Two Communist League candidates stood in the 2005 UK general election; one ran in Bethnal Green and Bow polling 38 votes, the seat which was gained by George Galloway for the Respect Party. In the 2008 London Assembly election, Julie Crawford stood in the City and East constituency and polled 701 votes, 0.3% of the popular vote, coming 12th and last among the candidates. In the 2010 UK general election, the Communist League stood Caroline Bellamy in Edinburgh South West (48 votes) and Paul Davies in Hackney South and Shoreditch (110 votes). Peter Clifford stood in Manchester Central in 2012, gaining 64 votes. In the 2012 London Assembly election, Paul Davies stood in the City and East constituency and increased the vote to 1,108 (0.6) coming last out of eight candidates.

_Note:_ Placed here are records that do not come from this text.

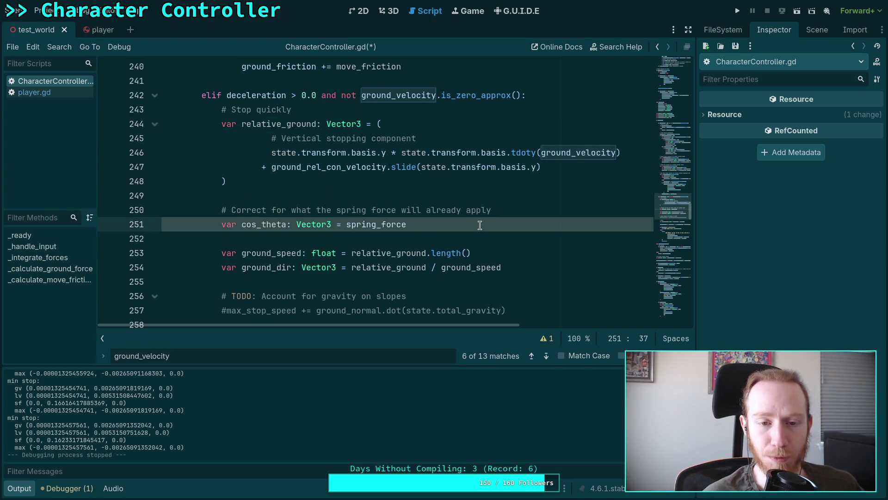
{"action": "left_click", "coordinate": [504, 214]}
{"action": "key", "text": "Return"}
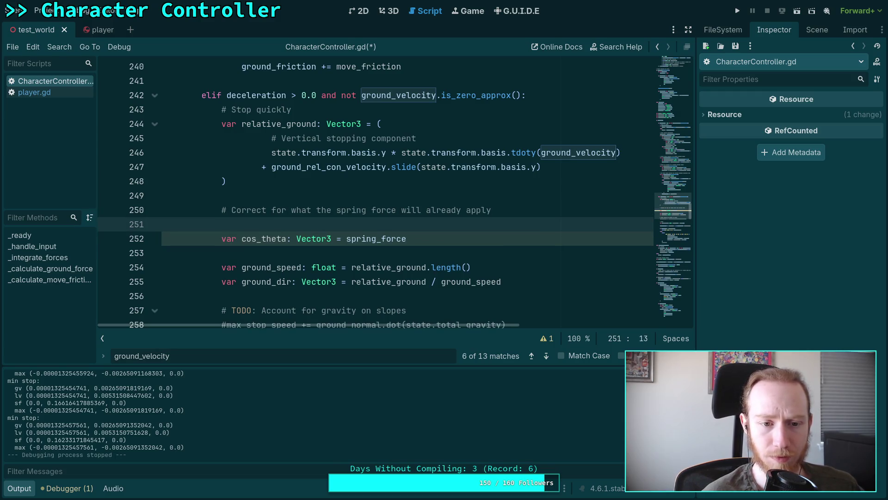
Write the condition 'if not spring_force.is_zero_approx():' and start its body
{"action": "type", "text": "if sp"}
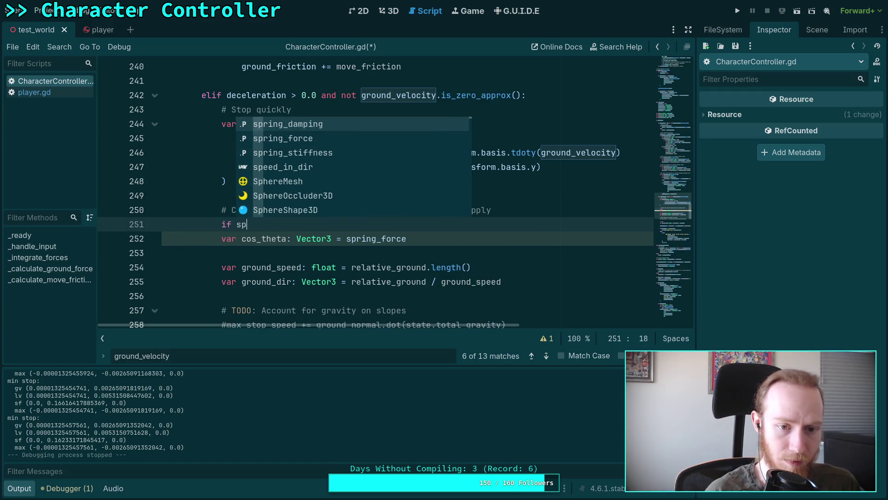
{"action": "key", "text": "Down"}
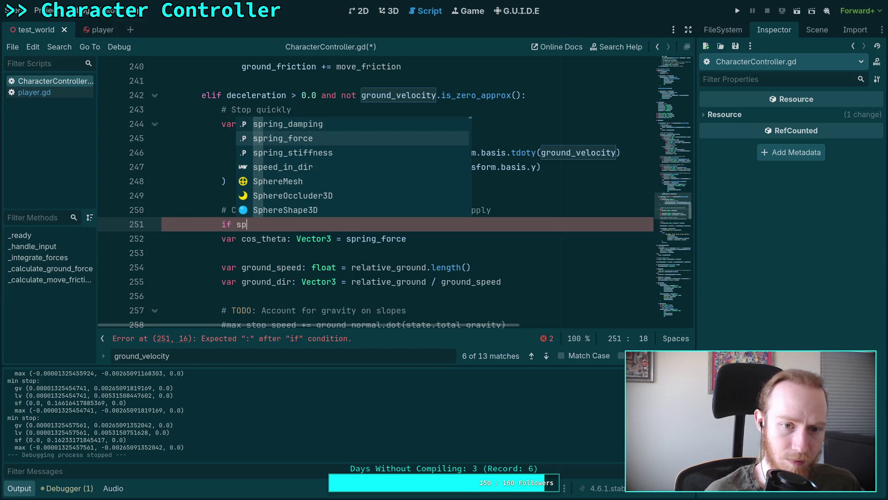
{"action": "key", "text": "Return"}
{"action": "key", "text": "ctrl+Left"}
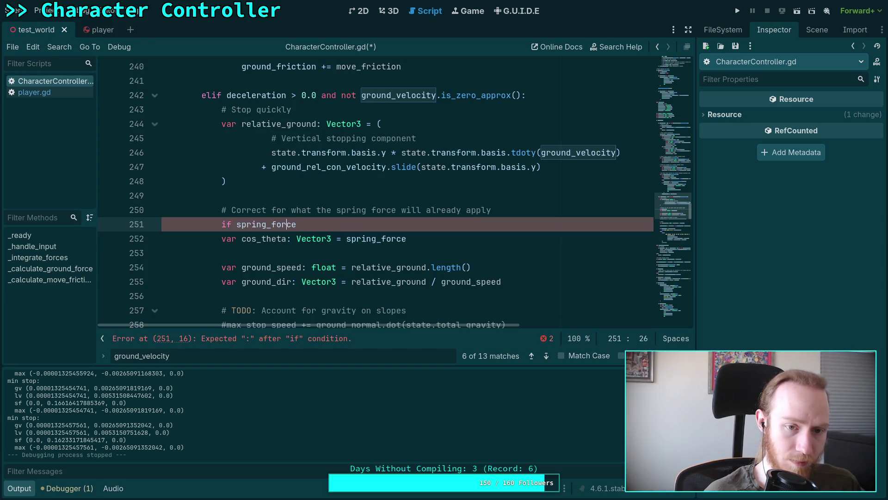
{"action": "type", "text": "not"}
{"action": "key", "text": "End"}
{"action": "type", "text": "."}
{"action": "key", "text": "Down"}
{"action": "key", "text": "Down"}
{"action": "key", "text": "Down"}
{"action": "key", "text": "Return"}
{"action": "type", "text": ":"}
{"action": "key", "text": "Return"}
Declare var spring_dir: Vector3 = spring_force.normalized() and indent cos_theta into the block
{"action": "type", "text": "var spring_dir: Vec"}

For the 2015 UK general election, the Communist League stood two parliamentary candidates (in London and Manchester) and two other candidates for Manchester City Council. Peter Clifford withdrew his candidacy in the Greater Manchester mayoral election, due to take place 4 May 2017, citing the cost of the deposit. He stood instead in the 2017 UK general election for the constituency of Manchester Gorton, gaining 27 votes, equating to approximately 0.1% of the vote. Andrés Mendoza also stood as a Communist League candidate in the Islington North constituency for the 2017 election, receiving 7 votes.

In the 2019 UK general election, Caroline Bellamy stood in the Manchester constituency of Wythenshawe & Sale East, winning 58 votes The Communist League announced in February 2021 that it was standing Pamela Holmes as a candidate in the 2021 London Assembly election, Peter Clifford in the 2021 Greater Manchester mayoral election and Andrés Mendoza in the 2021 London mayoral election; however, Mendoza was not included in the final list of mayoral candidates, suggesting the Communist League had withdrawn from the 2021 London Mayoral race. Similarly, Cifford was not included in the list of candidates declared for the Greater Manchester mayoral election by the time nominations had closed. In the 2024 general election the party stood Peter Clifford in Manchester Rusholme and Pamela Holmes Tottenham, winning 167 and 63 votes in each.

In February 2026, trade unionist Hugo Wils stood as the Communist League's candidate in the 2026 Gorton and Denton by-election. The election was won by Hannah Spencer of the Green Party, and Wils only received 29 votes, the least out of any candidate.